Der Predigttext berichtet summarisch von Krankenheilungen und in diesem
Zusammenhang von den vielen Menschen, die Jesus suchen. Dabei nennt der
Evangelist mehrfach die von bösen Geistern Besessenen, die Heilung von
ihrer Besessenheit und Befreiung von einem Geist, der Leben und Zusammenleben
zerstört, erhoffen. Ich versuche in der Predigt, solche Besessenheit als
eine Krankheit unserer Zeit zu begreifen und zu beschreiben.
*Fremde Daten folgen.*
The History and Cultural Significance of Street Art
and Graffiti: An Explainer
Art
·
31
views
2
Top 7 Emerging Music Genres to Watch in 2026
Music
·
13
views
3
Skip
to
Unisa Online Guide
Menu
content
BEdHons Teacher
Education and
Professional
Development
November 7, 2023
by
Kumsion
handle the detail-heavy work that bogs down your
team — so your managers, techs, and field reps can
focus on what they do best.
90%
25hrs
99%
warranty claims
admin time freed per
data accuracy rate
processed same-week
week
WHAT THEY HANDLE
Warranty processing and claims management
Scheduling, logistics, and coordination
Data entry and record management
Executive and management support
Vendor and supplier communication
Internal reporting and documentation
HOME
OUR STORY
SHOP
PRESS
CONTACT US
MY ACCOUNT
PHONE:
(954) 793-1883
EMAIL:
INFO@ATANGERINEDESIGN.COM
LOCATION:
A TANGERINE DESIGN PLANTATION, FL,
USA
Dabei will ich als
lebenszerstörende Geister sowohl den Zeitgeist, der uns die Machbarkeit
aller Dinge nahebringen will, als auch Angst, Ohnmacht und Resignation
angesichts der Folgen des Machbarkeitswahns identifizieren.
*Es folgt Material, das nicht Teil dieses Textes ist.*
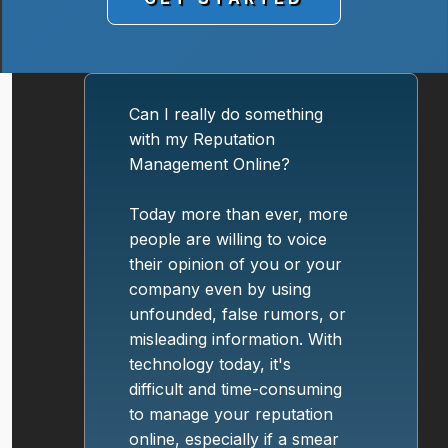
Can I really do something
with my Reputation
Management Online?
Today more than ever, more
people are willing to voice
their opinion of you or your
company even by using
unfounded, false rumors, or
misleading information. With
technology today, it's
difficult and time-consuming
to manage your reputation
online, especially if a smear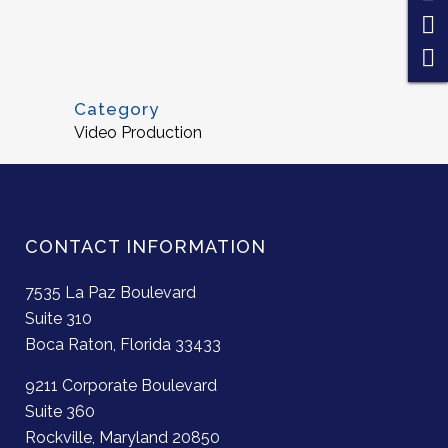
Category
Video Production
CONTACT INFORMATION
7535 La Paz Boulevard
Suite 310
Boca Raton, Florida 33433
9211 Corporate Boulevard
Suite 360
Rockville, Maryland 20850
Für den Zeitgeist mag das Bekenntnis des Homo Faber stehen: „Der
Mensch ist der Ingenieur, der alles machen kann“ (Max Frisch in seinem
gleichnamigen Roman). Die Ohnmacht der Opfer hat Robert Jungk in seiner –
längst Realität gewordenen – Vision „Die Zukunft hat schon
begonnen“ so beschrieben: „Der moderne Mensch wird wissenschaftlich
beobachtet, auf seine Eignung geprüft, bis zum Äußersten seiner
Fähigkeiten benutzt und wie irgendein anderes Werkzeug weggeworfen, sobald
er den gewünschten Zweck nicht mehr erfüllt“. Die Angst vor dem
Weggeworfenwerden ist für viele längst zu einer
lebenszerstörenden „Besessenheit“ geworden. Für die Predigt
soll ein Gedicht von Günter Kunert diesen Zusammenhang zwischen
Machbarkeitswahn und anscheinend hoffnungsloser Ohnmacht herstellen. Ohne
Heilung von diesen beiden „bösen Geistern“ kann Leben nicht
gelingen. Heilung und Heil erwartet der Evangelist von Jesus. Darum lässt
er die Jünger sagen: „Jedermann sucht dich“. Die Aktualität
auch dieser Aussage möchte ich mit meiner Predigt erweisen.